Dickman will read several recent poems beginning at 8 p.m. Saturday at the Fine Arts Work Center, 24 Pearl St., Provincetown with fiction writer Martin Seay.
Besides his residency here, he has received fellowships from the Oregon Literary Arts and The Vermont Studio Center. His work has been published in Tin House, Clackamas Literary Review and Poet Lore, among other literary magazines. Admission to this event is free, and fiction writer Martin Seay, a native Texan and recent graduate of Queens University of Charlotte’s low-residency MFA program, will also read. His short fiction has appeared in Gargoyle, where it received a Pushcart Prize nomination.
Dickman says that because it’s February, he’ll read several love poems, but says that all he writes are love poems anyway. Even “Public Parks”: “Some parks are celebrated for the bushes that men hide behind, touching each/ other/ in the dangerous hour before returning home/ to their wives and boyfriends, setting a table and pulling a roast out of the oven./ Some parks are noted for their baseball fields and some for their swing sets./ Some for their willows/ and some for a body that’s found by hikers, left in the wet/ brown leaves for the worms and twelve o’clock news,/ the reporter combing his hair/ between takes. I have performed Shakespeare/ in the parks. I played a wall and fell in love/ with a girl who played a nymph,/ she wore a green dress made out of shiny vinyl leaves that shimmered and shook/ above her hips. She had a lazy eye and listened to Patti Smith albums.”
Dickman, his identical twin Michael and their younger sister Elizabeth grew up in a dangerous Portland neighborhood under the watch of a protective single mother who often worked two jobs. Their mother “begged” various Catholic schools to take the kids so that they could avoid the violence-ridden public schools.

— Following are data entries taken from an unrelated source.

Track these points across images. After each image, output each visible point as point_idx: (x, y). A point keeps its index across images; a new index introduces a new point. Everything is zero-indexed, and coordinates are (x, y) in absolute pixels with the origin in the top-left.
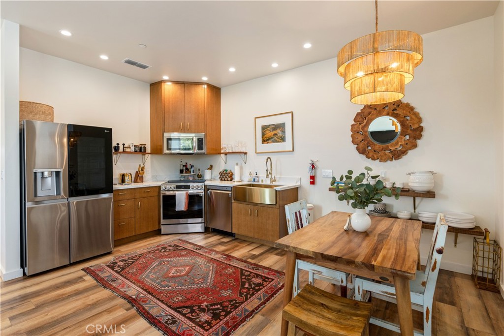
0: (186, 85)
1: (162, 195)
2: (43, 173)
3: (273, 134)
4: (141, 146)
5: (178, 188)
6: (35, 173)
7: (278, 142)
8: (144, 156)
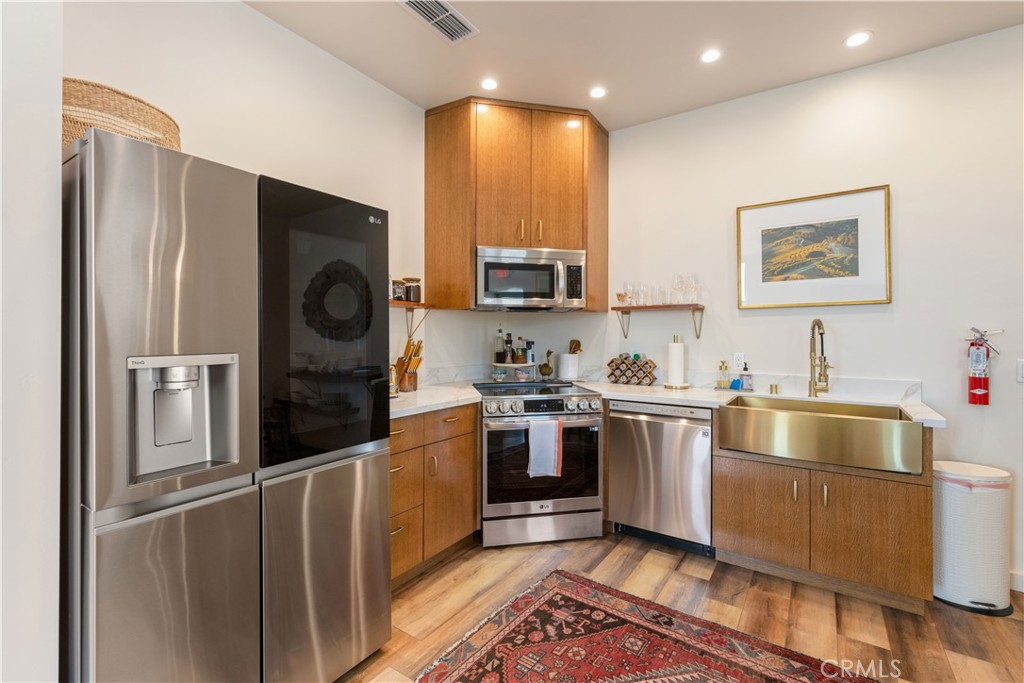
0: (534, 113)
1: (485, 431)
2: (162, 373)
3: (807, 253)
4: (408, 284)
5: (531, 407)
6: (133, 373)
7: (829, 275)
8: (410, 314)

“She was a hero and a hammer, man,” the 30-year-old poet says. “She was pretty amazing.”
There was a clash between neighborhood and school behavior, and it was another woman who got him into poetry. One of those Catholic high school girls.
“I was interested in a girl who liked poems. I only started writing poems [to try] to get this girl to take her shirt off,” he says. It worked with her, and several girls later on. He’d read the poets these girls admired, emulate them and pass them on.

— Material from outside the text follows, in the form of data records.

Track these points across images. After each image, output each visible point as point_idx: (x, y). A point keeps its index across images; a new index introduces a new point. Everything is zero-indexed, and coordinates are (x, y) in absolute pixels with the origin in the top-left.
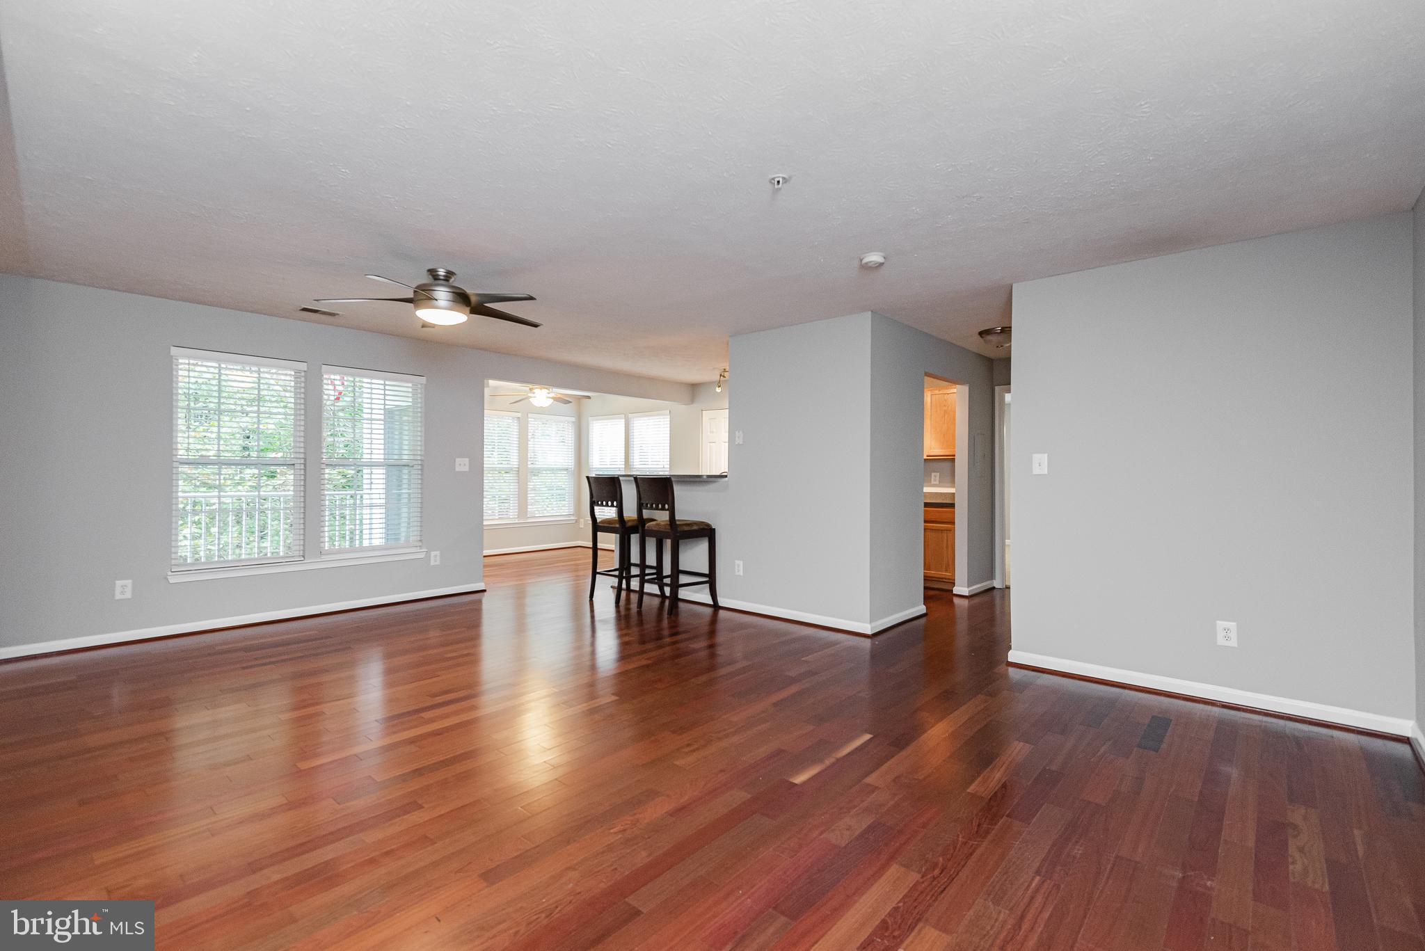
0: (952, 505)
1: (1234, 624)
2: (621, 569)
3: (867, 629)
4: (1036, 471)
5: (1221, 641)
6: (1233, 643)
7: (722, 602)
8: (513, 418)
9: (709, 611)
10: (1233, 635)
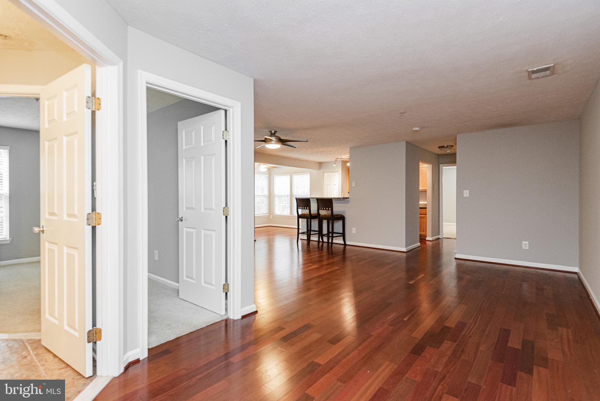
0: (426, 208)
1: (528, 242)
2: (307, 232)
3: (404, 250)
4: (465, 195)
5: (524, 248)
6: (527, 248)
7: (347, 243)
8: (265, 177)
9: (342, 246)
10: (527, 245)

Dickman only started writing poetry for himself after high school, and says it took eight years to finish his undergraduate degree in theater because he was dabbling in too many drugs and worked several jobs, including one at a warehouse cutting meat; in a hotel; in mom-and-pop grocery stores and as assistant to poet Dorianne Laux.
He spent three years at the Michener Center so that he could be with his brother, a writer who was accepted into the program at the same time. That, and Dickman wasn’t required to teach undergraduates, which he really doesn’t want to do. He worries about being trapped in a world that might lead to him writing about co-eds.
When he turned 29 his poetry began to change. Dickman used to begin a poem only after fully fleshing out the idea and following his own rules of exclusion. He started writing more meditatively.
“Also, I decided to include anything I wanted in my poems…. Pepsi, McDonald’s, the word ‘ass,’” he says.
Dickman not only writes for the regular guy, he wants to live that way. When he leaves the Work Center he’ll probably go back to the bakery he worked at in Portland and bake bread.
“I want poetry to be part of my life, but I don’t want poetry to be my life,” he says.